На рязанской земле в то же самое время закипала очередная смута. Глеб и Олег рассчитывали на благосклонность владимирского князя, но, не получив ни одного удела в управление, наняли половцев и пошли к Пронску. Под стенами города их встретил Давид Муромский. После обмена взаимными приветствиями Глеб заявил:

– Пронск приходится нам отчиной, а не тебе! Почто сидишь на нашем месте!

Давид возражать не стал.

– Я сам, што ли, напросился на сей град? Меня Всеволод посадил. Я к себе поеду.

Давид собрал нехитрые пожитки и уехал в Муром. Довольные Глеб и Олег заняли княжеский терем. Но их ждала неприятность: вскоре в Пронск вернулся Кир Михаил – законный наследник престола. Жители города встретили его с подобающими почестями. Самозванцам пришлось ретироваться. Олега по пути в Рязань с расстройства хватил удар, и он скоропостижно скончался.

Ярослав, поставленный на княжение в столицу Рязанского княжества, начал устанавливать в городе свои порядки. Приехавшие с ним тиуны взялись описывать имущество каждого дома. В сопровождении верных людей он обошёл город. Шёл новый князь, не торопясь, заглядывая по пути в приглянувшиеся усадьбы.

Худой и тощий гончар Нишата выскочил из мастерской встречать важного гостя.

– Здрав будь, князь! – поприветствовал он Ярослава.

Вместо ответного пожелания здоровья раздалось:

– Ты хто таков?

– Гончар я, Нишатой ключуть, – ответил мастер и стал показывать своё хозяйство. Ярослав молча прошёлся по двору и, уже выходя за ворота, небрежно бросил:

– Сколь в княжеску казну платишь?

– Две гривны, княже, даю.

Ярослав с недовольным видом выговорил:

– Мало! С нонешнего дня будешь платить ишо столько жа!

Нишата поморщился, но промолчал.

В усадьбе у кузнеца Олешки всё повторилось.
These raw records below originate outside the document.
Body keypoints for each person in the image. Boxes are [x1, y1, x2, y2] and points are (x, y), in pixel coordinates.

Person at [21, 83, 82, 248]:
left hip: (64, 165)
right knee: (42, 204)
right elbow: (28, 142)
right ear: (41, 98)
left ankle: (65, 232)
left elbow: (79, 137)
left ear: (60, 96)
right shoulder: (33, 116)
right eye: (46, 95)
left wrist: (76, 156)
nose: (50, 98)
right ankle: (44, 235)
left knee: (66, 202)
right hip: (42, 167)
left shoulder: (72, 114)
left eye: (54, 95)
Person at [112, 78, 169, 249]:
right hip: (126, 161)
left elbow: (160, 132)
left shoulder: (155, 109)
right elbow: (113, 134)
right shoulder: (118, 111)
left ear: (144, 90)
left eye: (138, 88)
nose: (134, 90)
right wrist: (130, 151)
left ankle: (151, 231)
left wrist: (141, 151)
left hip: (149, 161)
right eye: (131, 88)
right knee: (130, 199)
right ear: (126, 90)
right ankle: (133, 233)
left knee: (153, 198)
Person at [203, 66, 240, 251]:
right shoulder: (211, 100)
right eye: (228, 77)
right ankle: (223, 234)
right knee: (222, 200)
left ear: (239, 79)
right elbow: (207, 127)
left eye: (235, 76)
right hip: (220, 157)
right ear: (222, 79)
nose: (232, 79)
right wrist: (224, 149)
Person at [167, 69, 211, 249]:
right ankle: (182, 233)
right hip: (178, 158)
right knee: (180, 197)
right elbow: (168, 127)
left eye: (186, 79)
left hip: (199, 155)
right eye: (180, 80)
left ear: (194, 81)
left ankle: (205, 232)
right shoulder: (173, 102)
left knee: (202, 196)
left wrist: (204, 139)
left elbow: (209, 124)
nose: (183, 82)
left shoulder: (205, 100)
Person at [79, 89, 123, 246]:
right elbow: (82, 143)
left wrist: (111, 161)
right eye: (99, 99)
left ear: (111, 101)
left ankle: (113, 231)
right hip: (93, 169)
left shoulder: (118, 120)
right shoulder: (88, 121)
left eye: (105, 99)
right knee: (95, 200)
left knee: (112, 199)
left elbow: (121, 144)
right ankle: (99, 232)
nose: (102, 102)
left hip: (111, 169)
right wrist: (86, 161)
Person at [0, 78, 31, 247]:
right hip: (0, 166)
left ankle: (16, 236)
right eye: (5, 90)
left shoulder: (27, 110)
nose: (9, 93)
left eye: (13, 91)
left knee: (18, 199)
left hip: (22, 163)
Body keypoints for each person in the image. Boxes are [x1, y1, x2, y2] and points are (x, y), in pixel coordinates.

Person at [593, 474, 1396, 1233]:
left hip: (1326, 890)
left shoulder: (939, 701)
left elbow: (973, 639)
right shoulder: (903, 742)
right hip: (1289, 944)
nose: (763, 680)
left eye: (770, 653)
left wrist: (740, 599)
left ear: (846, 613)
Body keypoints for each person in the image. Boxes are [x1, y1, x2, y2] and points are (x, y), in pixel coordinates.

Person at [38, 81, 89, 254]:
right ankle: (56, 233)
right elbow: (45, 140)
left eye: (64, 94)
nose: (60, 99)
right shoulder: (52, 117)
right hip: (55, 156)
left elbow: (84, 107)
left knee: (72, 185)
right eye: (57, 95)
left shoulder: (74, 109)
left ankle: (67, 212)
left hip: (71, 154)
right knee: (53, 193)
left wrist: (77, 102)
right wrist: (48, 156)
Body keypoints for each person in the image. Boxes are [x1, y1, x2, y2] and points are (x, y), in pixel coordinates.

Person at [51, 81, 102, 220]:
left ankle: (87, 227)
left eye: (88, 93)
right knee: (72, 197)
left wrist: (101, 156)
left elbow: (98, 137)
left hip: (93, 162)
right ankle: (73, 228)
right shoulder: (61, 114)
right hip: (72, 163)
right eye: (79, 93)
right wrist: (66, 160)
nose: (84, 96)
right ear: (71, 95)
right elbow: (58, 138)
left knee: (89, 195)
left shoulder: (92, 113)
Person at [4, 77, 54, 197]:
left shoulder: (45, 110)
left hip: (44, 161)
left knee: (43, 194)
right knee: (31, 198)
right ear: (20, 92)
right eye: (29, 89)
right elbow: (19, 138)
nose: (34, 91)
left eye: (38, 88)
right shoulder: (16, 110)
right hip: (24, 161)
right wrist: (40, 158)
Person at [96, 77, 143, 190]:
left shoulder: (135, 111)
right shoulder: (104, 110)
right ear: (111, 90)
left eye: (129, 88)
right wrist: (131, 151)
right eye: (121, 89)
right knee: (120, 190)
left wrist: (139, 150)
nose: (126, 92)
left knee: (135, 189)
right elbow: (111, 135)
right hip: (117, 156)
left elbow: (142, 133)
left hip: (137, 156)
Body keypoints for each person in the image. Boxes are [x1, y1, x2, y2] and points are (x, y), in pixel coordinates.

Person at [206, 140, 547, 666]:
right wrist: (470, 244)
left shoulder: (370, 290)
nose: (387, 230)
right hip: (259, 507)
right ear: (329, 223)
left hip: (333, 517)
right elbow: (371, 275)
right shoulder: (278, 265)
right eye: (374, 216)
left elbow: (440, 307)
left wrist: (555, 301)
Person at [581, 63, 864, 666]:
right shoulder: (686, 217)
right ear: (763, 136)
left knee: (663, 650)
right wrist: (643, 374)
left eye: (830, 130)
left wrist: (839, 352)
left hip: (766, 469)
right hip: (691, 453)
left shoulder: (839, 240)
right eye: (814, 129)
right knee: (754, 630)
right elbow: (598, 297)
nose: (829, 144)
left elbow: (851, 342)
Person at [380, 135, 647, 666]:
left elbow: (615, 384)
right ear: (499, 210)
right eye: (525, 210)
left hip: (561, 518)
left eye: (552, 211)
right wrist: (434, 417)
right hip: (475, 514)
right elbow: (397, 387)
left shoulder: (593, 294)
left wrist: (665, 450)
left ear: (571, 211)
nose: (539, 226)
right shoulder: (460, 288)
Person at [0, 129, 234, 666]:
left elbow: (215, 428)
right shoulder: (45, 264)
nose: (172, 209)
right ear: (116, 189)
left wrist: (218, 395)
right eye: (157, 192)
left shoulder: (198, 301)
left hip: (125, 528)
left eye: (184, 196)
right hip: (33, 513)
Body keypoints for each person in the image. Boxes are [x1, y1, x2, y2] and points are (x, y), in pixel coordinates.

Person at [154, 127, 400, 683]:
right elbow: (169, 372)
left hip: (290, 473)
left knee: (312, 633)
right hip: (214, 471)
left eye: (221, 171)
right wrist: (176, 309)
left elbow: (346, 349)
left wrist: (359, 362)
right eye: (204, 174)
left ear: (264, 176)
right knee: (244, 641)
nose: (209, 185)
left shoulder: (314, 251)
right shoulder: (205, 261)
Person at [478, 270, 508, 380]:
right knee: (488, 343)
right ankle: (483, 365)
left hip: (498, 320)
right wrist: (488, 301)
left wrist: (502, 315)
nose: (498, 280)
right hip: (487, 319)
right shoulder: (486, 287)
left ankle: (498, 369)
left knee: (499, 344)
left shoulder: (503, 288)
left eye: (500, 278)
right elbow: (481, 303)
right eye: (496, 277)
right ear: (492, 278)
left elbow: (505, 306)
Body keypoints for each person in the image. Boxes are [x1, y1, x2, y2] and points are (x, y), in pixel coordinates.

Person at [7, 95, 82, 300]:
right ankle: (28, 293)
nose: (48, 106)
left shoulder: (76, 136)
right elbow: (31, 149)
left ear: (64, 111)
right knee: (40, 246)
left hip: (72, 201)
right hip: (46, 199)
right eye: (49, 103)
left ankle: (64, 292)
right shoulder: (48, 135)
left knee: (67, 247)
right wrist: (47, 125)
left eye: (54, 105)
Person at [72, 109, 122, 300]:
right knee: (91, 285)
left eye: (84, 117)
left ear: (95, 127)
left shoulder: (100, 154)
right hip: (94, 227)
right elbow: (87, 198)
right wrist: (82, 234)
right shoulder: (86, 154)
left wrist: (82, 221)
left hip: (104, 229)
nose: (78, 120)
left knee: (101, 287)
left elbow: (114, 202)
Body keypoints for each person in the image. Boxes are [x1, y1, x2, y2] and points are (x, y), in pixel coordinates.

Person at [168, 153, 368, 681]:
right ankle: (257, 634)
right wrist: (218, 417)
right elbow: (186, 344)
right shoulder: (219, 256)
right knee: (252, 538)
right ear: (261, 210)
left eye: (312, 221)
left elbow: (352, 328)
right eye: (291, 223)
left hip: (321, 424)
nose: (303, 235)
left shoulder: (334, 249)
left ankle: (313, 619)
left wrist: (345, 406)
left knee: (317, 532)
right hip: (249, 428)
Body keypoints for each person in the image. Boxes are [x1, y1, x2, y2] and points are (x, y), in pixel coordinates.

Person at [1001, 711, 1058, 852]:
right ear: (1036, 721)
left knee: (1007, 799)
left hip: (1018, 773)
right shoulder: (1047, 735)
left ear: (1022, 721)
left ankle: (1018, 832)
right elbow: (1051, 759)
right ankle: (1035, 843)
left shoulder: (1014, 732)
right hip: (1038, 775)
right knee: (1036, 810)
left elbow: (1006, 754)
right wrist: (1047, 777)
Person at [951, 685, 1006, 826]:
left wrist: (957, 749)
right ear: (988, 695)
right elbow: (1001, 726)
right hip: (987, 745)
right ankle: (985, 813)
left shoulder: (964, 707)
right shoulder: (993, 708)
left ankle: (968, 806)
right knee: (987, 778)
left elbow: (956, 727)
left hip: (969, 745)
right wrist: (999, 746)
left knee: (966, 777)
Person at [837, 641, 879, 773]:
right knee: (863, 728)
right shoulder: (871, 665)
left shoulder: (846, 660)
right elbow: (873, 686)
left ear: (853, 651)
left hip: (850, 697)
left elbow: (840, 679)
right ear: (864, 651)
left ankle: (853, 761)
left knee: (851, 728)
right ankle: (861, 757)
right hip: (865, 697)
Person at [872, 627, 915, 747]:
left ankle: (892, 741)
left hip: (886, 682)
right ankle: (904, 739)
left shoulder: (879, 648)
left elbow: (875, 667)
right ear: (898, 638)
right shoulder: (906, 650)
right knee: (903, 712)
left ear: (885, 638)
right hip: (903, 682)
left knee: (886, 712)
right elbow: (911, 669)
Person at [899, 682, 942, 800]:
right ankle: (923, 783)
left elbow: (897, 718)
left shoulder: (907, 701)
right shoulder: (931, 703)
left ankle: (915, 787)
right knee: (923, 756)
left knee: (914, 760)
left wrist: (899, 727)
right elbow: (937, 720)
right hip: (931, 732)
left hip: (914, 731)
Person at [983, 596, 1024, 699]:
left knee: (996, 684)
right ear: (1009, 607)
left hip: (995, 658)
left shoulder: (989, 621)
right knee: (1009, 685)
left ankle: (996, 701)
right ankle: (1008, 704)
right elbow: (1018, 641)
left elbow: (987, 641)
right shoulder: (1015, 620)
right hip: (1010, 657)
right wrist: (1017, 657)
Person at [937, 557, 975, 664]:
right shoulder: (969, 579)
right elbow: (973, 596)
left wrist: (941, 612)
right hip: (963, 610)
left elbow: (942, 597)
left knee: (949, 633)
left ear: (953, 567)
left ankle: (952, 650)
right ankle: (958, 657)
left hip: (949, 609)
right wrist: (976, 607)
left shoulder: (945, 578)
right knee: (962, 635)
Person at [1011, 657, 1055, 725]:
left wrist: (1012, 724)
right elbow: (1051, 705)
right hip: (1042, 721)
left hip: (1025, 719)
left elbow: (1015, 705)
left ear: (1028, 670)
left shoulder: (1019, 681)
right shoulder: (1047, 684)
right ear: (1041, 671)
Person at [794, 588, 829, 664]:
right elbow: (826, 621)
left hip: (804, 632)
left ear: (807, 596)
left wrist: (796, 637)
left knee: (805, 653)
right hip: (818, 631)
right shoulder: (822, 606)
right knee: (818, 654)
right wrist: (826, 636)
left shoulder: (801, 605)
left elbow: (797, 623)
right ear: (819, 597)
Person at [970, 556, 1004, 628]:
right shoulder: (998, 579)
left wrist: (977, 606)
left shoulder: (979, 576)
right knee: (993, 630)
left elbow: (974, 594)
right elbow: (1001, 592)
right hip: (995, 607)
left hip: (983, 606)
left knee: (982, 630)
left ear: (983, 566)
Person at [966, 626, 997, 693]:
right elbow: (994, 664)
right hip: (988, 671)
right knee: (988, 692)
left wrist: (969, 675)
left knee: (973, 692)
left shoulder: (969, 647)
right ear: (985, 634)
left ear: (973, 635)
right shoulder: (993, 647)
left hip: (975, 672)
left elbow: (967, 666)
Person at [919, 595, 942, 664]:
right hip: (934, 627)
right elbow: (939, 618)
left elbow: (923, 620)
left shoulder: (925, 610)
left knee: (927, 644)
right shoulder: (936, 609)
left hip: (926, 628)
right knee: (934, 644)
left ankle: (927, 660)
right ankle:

Осмотрев кузню, Ярослав с недовольным видом спросил:

– Сколь в казну княжеску мыто платишь?

– На Вече затвердили по две гривны князю давати, – пожал широкими плечами Олешка.

Ярослав хмыкнул:

– Мне твое Вече не указ. Мало платишь, с нонешного дня будешь ишо столько жа платить!

– Княже, помилуй, а на што жа мне самому-то жити?!

Ярослав тут же указал дружинникам на Олешку. Те скрутили и посадили кузнеца вместе с женой Всеславой в специально выкопанный накануне сырой погреб, где держали без еды и питья несколько дней. Жестокий и самовлюблённый, он не считался с мнением горожан, чем вызвал открытое недовольство, переросшее в восстание.

Перед Спасским собором с идеальными пропорциями, декоративными кокошниками, закруглёнными углами, взметнувшимся золочёными крестами высоко в небо, собралась большая толпа. Стоял не стихающий возмущённый гул. Люди обсуждали кичливые повадки нового князя и непомерную выплату дани.

Со степени6, тряся бородой, вещал крепко сложенный купец Святогор, по второму имени Лаврентий:

– Братия, што ету за напасть наслал на нас Всеволод проклятый, продыху нету от его тиунов!

К нему поднялся тысяцкий Никита Андреевич. Тот прокричал:

– Невозможно боле таково терпети! Сын явойный Ярослав мыто повышаить чуть ли не кажны день! Злой на язык и скорый на расправу!

– Итить надо слуг его в цепи заковать, да в поруб побросать, как он нашего кузнеца воли лишил! – послышались крики из толпы. – Пошли их воли лишать! Да и награбленное добро заодно отымем!

Оставшийся не у дел князь Глеб, чувствуя настроение народа, стал одним из самых ярых противников владимирского князя. Толпа двинулась к усадьбам тиунов Ярослава. Того сразу же оповестили о настроениях в городе, и он послал гонца к отцу. На остальных его помощников были надеты оковы, а особо рьяных засыпали в том самом погребе. Самого Ярослава полностью отрешили от власти. Город задышал вольной жизнью.